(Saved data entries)
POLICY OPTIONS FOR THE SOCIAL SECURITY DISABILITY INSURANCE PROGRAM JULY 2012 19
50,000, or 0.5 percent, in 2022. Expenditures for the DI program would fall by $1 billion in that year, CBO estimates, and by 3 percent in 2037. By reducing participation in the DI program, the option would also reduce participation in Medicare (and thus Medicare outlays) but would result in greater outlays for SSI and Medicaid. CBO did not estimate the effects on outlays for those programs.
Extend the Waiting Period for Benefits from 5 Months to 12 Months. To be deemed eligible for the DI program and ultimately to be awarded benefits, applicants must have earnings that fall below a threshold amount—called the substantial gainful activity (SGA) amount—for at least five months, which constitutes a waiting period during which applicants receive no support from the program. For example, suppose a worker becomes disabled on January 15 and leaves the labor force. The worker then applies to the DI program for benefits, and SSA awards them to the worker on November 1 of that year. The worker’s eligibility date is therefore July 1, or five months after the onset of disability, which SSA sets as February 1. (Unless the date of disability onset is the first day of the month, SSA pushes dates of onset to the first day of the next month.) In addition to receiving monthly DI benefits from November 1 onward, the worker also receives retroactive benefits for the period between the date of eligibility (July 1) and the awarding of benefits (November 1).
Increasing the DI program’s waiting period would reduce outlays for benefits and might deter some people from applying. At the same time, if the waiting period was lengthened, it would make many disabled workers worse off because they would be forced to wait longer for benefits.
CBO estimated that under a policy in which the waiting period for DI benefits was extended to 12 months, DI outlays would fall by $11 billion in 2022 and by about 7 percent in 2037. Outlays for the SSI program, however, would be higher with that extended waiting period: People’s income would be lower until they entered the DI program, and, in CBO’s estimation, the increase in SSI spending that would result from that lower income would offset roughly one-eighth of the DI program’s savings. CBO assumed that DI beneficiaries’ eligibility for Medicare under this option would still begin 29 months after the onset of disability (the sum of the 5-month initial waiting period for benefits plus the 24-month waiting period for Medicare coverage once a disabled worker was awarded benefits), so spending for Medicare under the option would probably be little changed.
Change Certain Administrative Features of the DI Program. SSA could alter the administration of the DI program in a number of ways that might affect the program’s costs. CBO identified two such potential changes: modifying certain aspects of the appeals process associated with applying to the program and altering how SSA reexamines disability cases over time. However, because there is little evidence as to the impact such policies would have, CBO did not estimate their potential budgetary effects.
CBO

__Aim of the exercise__: Please make an exact copy of every record, leaving nothing out.

__Answer__:
POLICY OPTIONS FOR THE SOCIAL SECURITY DISABILITY INSURANCE PROGRAM JULY 2012 19
50,000, or 0.5 percent, in 2022. Expenditures for the DI program would fall by $1 billion in that year, CBO estimates, and by 3 percent in 2037. By reducing participation in the DI program, the option would also reduce participation in Medicare (and thus Medicare outlays) but would result in greater outlays for SSI and Medicaid. CBO did not estimate the effects on outlays for those programs.
Extend the Waiting Period for Benefits from 5 Months to 12 Months. To be deemed eligible for the DI program and ultimately to be awarded benefits, applicants must have earnings that fall below a threshold amount—called the substantial gainful activity (SGA) amount—for at least five months, which constitutes a waiting period during which applicants receive no support from the program. For example, suppose a worker becomes disabled on January 15 and leaves the labor force. The worker then applies to the DI program for benefits, and SSA awards them to the worker on November 1 of that year. The worker’s eligibility date is therefore July 1, or five months after the onset of disability, which SSA sets as February 1. (Unless the date of disability onset is the first day of the month, SSA pushes dates of onset to the first day of the next month.) In addition to receiving monthly DI benefits from November 1 onward, the worker also receives retroactive benefits for the period between the date of eligibility (July 1) and the awarding of benefits (November 1).
Increasing the DI program’s waiting period would reduce outlays for benefits and might deter some people from applying. At the same time, if the waiting period was lengthened, it would make many disabled workers worse off because they would be forced to wait longer for benefits.
CBO estimated that under a policy in which the waiting period for DI benefits was extended to 12 months, DI outlays would fall by $11 billion in 2022 and by about 7 percent in 2037. Outlays for the SSI program, however, would be higher with that extended waiting period: People’s income would be lower until they entered the DI program, and, in CBO’s estimation, the increase in SSI spending that would result from that lower income would offset roughly one-eighth of the DI program’s savings. CBO assumed that DI beneficiaries’ eligibility for Medicare under this option would still begin 29 months after the onset of disability (the sum of the 5-month initial waiting period for benefits plus the 24-month waiting period for Medicare coverage once a disabled worker was awarded benefits), so spending for Medicare under the option would probably be little changed.
Change Certain Administrative Features of the DI Program. SSA could alter the administration of the DI program in a number of ways that might affect the program’s costs. CBO identified two such potential changes: modifying certain aspects of the appeals process associated with applying to the program and altering how SSA reexamines disability cases over time. However, because there is little evidence as to the impact such policies would have, CBO did not estimate their potential budgetary effects.
CBO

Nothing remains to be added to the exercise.